The Plan

I plan on attempting to beat the unsupported speed record on the Appalachian Trail- currently held by Ward "Spooky Boy" Leonard.  Set in 1990, his record time of sixty and a half days still stands.  The 2013 trail length is 2,185.9 miles from Springer Mountain in Georgia to Mt. Katahdin in Maine.

 

So that's like, a million miles a day then?
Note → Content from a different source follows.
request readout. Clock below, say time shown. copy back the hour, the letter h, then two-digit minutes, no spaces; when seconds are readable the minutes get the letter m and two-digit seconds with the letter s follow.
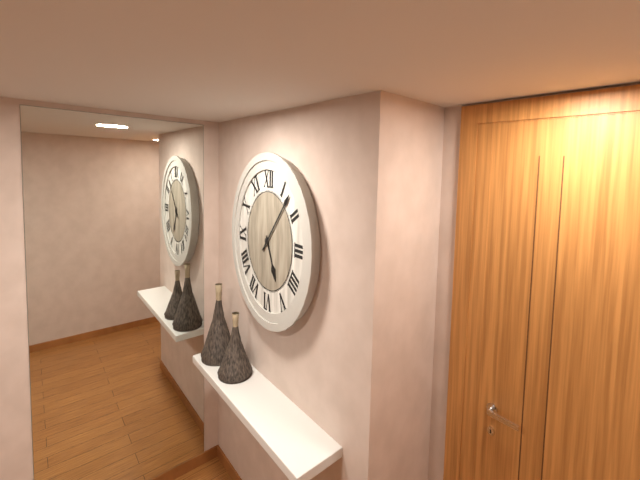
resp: 5h07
About 37 miles a day, with no days off to get her done in sixty days flat.  In (not entirely unreasonable) hiker math; that's about 2.5 MPH for 15 hours.  Totally reasonable pace, and even schedule.  On paper that is. 
 
I'm not the first, may not be the last actually, to give it a shot.  It's the kind of record that is entirely possible, even plausible if you know what you're doing.  But 2000+ miles is a lot of miles for damn near anything unfortunate to happen.  Your body can fail, your mind crap out, or the trail just plain old tells you to leave.  It happens a lot.

 

The standard plan-

Generally, some young jackass runs track (sometimes cross country, but usually track) and just "crushed" a race.  Then they see this trail called the AT, see that most folks travel 2 MPH.  Then they see that a "fast" hiker travels at 3 MPH, and a "blistering pace" is 3.5 MPH.  Then they read, or perhaps simply heard about, Bill Bryson's book, "A walk in the woods".    Then they say, "If that fat bastard and his fatter friend could get as far as they got, imagine what I could do!"
 
"Hey," it unfortunately dawns on them; "I just ran a six minute mile at the last track meet.  I even finished a marathon in under X hours so I could totally hike that trail fast.  Shit, at 4 MPH I could crush that record going only 10 hours a day.  I wouldn't even have to try that hard.  Stupid backpackers, wait till they get a load of me!"
 
Said runner then posts all over the Internet, maybe even scores a newspaper article or two somehow and announces his or her intention to "kill" "CRUSH" "annihilate" or otherwise do some form of nasty physical harm to the non physical and entirely inanimate record.
 
Said runner then has a 50/50 chance of actually even beginning the record attempt.  Of those that actually make the attempt, few of them make it longer than a week.  Most of them slink off somewhere with little or no report of why they somehow failed to break the record.  None of them even make it halfway.

 

My plan-

I certainly agree that the former section qualifies as shit talking, although I prefer the more accurate term of history lesson.  Anyone familiar with the trail is familiar with how the AT community treats record attempters.  I know the deal, I didn't really want to even start a blog.  In a perfect world I would just keep my yap shut and only speak up if I broke the record.  Bare minimum, I'd wait until halfway to even open my mouth.  You can read why, in that section of this blog.
 
That said, I am a backpacker, not a runner.  At best I've got a 50/50 shot, and that's being optimistic.  I have a failed Thru-Hike of the AT under my belt.  Probably more valuable than a successful one really.  I went over ten years ago, in the worst shape of my life, and covered the north half of the trail before getting off with a stress fracture in my leg.  I went 120 miles after the stress fracture was diagnosed, but at some point...
 
I understand, quite intimately, that the trail is not always kind.  That I only have so much control over getting hurt.  but I did learn my lesson.  I've since cut almost forty pounds off my body, and twenty pounds from my pack.  I can walk back to back forty mile days, and even run a bit here and there.  But really, even if I were in perfect shape, there's still a good chance I could get a hike (or at least record attempt) ending injury.  It's just how it is.
 
That's just my body.  There's weather, which despite the best paid scientists opinion to the contrary, is a hair more unpredictable than usual these days.  There's mental issues, people issues, and simple logistical issues.  They say there are five million steps on the AT, but just as importantly, there are five million choices, decisions, and opportunities for failure.  Completing a Thru hike is like winning the lottery, breaking a record is like winning the Powerball.
 

Can't win if you don't play!

All that aside, I'm going for it.  Not to crush it, but because there is a chance, however remote, that I can do it.  Not a big deal in the whole grand scheme of things really, but still worth doing.  Besides it has long sat as somehow inappropriate to me that a guy known, with good reason from what I hear, as Spooky Boy should be so well tied to the AT.  
 
On the other hand, that's what makes the trail what it is.  If a slightly mentally unstable fella holds the fastest time on it, maybe that is the way it should be.  I love the AT, and so do many others.  They'd probably tell you the only person fit to hold a speed record on the trail has to be insane to even desire to hold that record, let alone even bother to attempt it.
 
That's why I am only declaring an attempt, not my impending victory over the forces of nature.  I guess in the end we'll let the trail choose.  For those that know and love the trail, the woods, the outdoors you understand that you don't win, you can't.  You can co-exist, participate, and ideally find harmony with the trail.  All you can really do is show up and give it a shot.  Preferably your best shot, but that's really all you have control of.  The rest is out of your hands.
 
In the end, that's the way everything on the trail works.